AA Edit | 21-year activist's arrest is a blot on India's democracy

Taking unlawful actions against a young woman barely out of her teens can backfire

Update: 2021-02-16 03:11 GMT
Members of various social organisation display placards during a protest against the arrest of climate activist Disha Ravi, in Bengaluru on February 15, 2021. (PTI /Shailendra Bhojak)

While it’s in the fitness of things to expect the judicial system to speak up to protect a citizen against the State’s over-reach and high-handedness, it is no surprise that civil society across the country should be furious over the arrest of the 21-year-old Bengaluru climate activist Disha Ravi by the Delhi police over the weekend.

In a Kafkaesque act, a Delhi police team swooped on Ms Ravi at her home in the southern metropolis, whisked her to Delhi without even informing her parents, and produced her before a magistrate without the benefit of counsel, a legal requirement. The activist was charged with being part of a conspiracy with “Khalistan” proponents and is being held for sedition and causing disaffection against the State.

Ms Ravi appears to be a supporter of the ongoing farmers’ agitation in the country. In support of this and to oppose the high-handed police action over it, global celebrities, including teenaged Swedish environment activist Greta Thunberg, sent out tweets, unleashing a ferocious campaign, much to the discomfort of the government. FIRs were filed against Ms Thumberg and others for sedition. In the government’s eyes, she is guilty of spreading the idea of a “toolkit” to back the farmers’ agitation.

In order to understand the maliciousness, indeed the enormity, of what the Indian State has done by arresting Ms Ravi (and two others), making itself a laughingstock among democracies, it is important to be aware that this so-called “toolkit” is not a handbook of terrorism.

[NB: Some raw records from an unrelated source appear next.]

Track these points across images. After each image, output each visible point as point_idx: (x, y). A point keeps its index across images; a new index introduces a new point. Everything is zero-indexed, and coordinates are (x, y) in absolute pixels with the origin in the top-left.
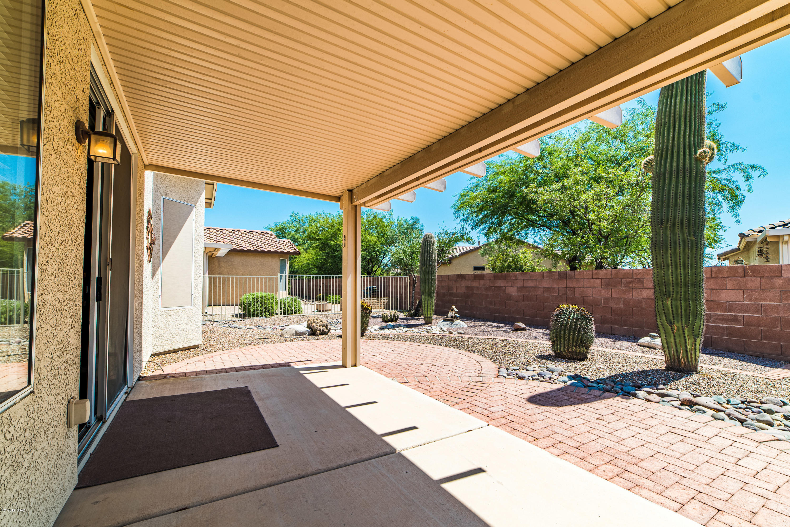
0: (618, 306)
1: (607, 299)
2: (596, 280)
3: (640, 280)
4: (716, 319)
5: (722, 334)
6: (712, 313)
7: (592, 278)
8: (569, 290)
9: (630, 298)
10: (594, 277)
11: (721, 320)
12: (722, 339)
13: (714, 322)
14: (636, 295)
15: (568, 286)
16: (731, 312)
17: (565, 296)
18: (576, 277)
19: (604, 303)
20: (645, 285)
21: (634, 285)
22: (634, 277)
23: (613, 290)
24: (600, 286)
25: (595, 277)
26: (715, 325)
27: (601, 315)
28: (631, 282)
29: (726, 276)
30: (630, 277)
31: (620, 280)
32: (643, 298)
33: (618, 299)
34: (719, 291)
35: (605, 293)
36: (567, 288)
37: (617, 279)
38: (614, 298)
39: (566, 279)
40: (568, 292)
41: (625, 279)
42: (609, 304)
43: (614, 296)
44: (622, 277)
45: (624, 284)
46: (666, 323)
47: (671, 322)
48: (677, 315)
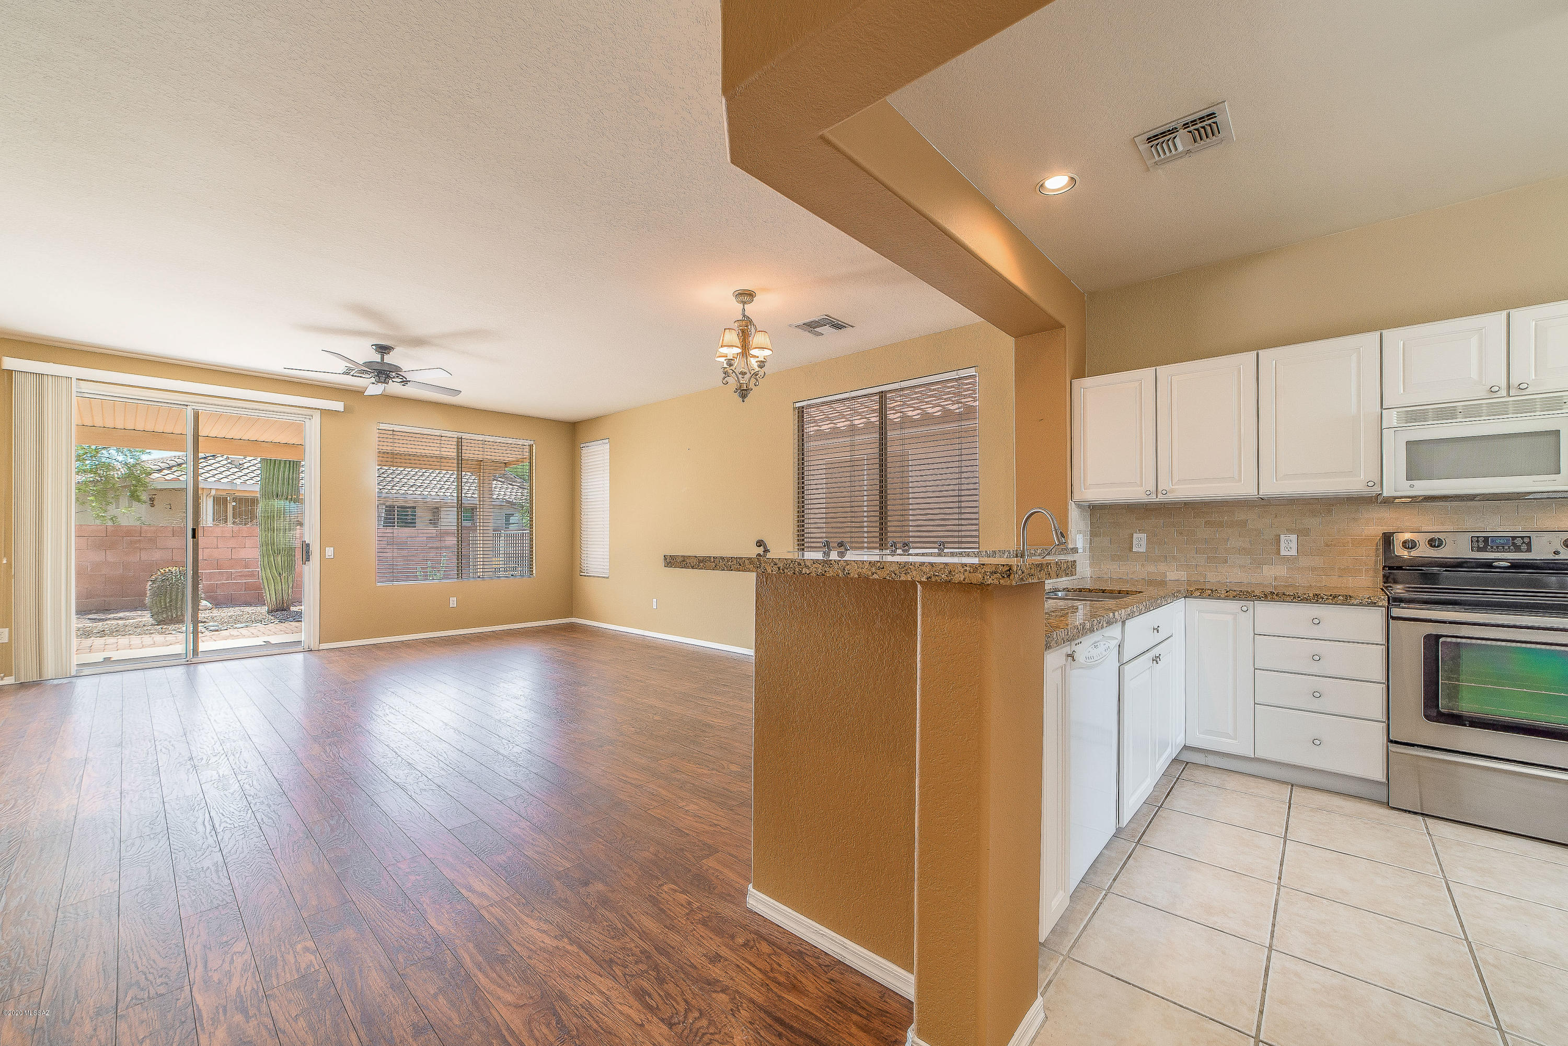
46: (277, 575)
47: (280, 574)
48: (285, 567)
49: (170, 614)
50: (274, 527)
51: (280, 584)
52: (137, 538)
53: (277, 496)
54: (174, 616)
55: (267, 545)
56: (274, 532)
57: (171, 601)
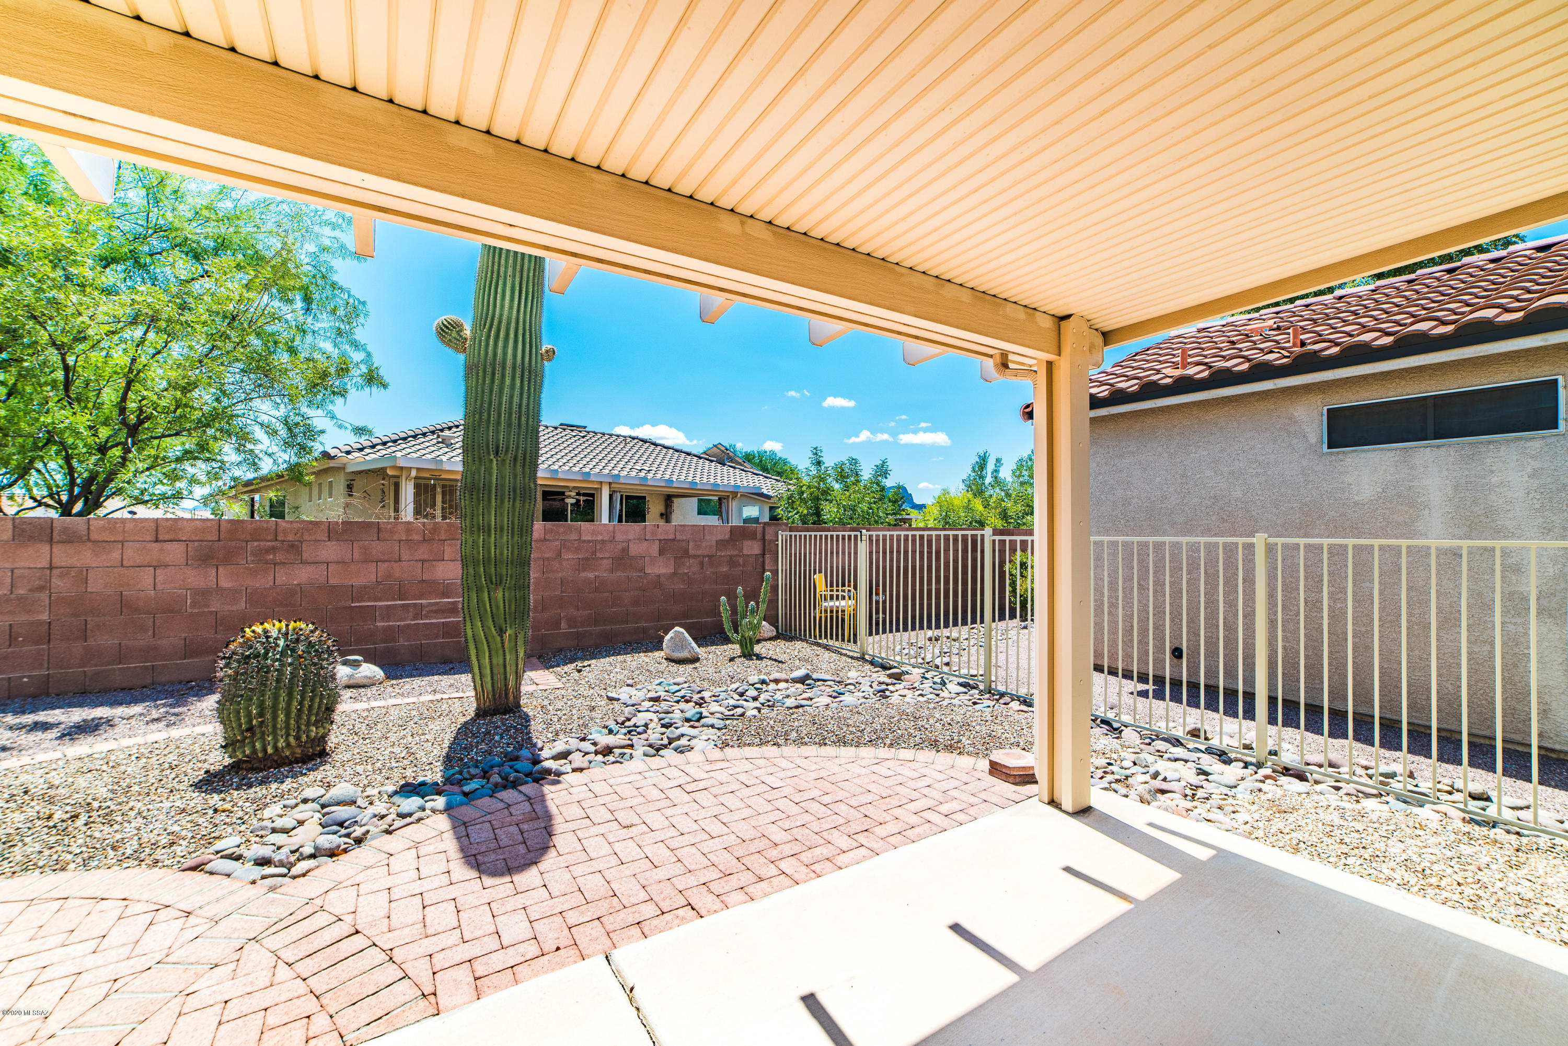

In fact it’s no more than guidelines on ways to propagate the farmers’ cause through the social media, and is a common expression among activists of all kinds. Indeed, it’s no more than what the Hindutva brigade, including the ruling party, have been doing. The difference is that the causes of the climate activists and the Hindutva group are vastly different, with the latter identifying with vile ones like the so-called “love jihad”, false propaganda of cow killing against Muslims and dalits, spreading fabrications against their political opponents, and disseminating hate against all voices that call for social harmony and sanity.

Ms Ravi’s “crime” is that she edited two lines of Ms Thunberg’s “toolkit”. It is for this that the Delhi police is calling her an “editor” of the “toolkit”. Since an outfit called the Poetic Justice Foundation, which apparently supports the idea of “Khalistan”, a woolly-headed thought in the minds of some persons of Indian origin in the West, also backs the farmers’ cause, all supporters of Indian farmers are being mischievously sought to be equated with “Khalistan” supporters. The practice of such sleight-of-hand by the government is clearly meant to discredit the farmers’ agitation. This is a sign of the government running out of ideas about how to contain it. It is not inconceivable that the ground is also being prepared to play the State violence card against the farmers and their leaders, and Ms Thunberg or Ms Ravi, and others like them, are just collateral damage.

But taking unlawful actions against a young woman barely out of her teens can backfire. To many ordinary people, it seems that the Delhi police, which directly operates under the Union home ministry, is degenerating into becoming the praetorian guard of the government in power.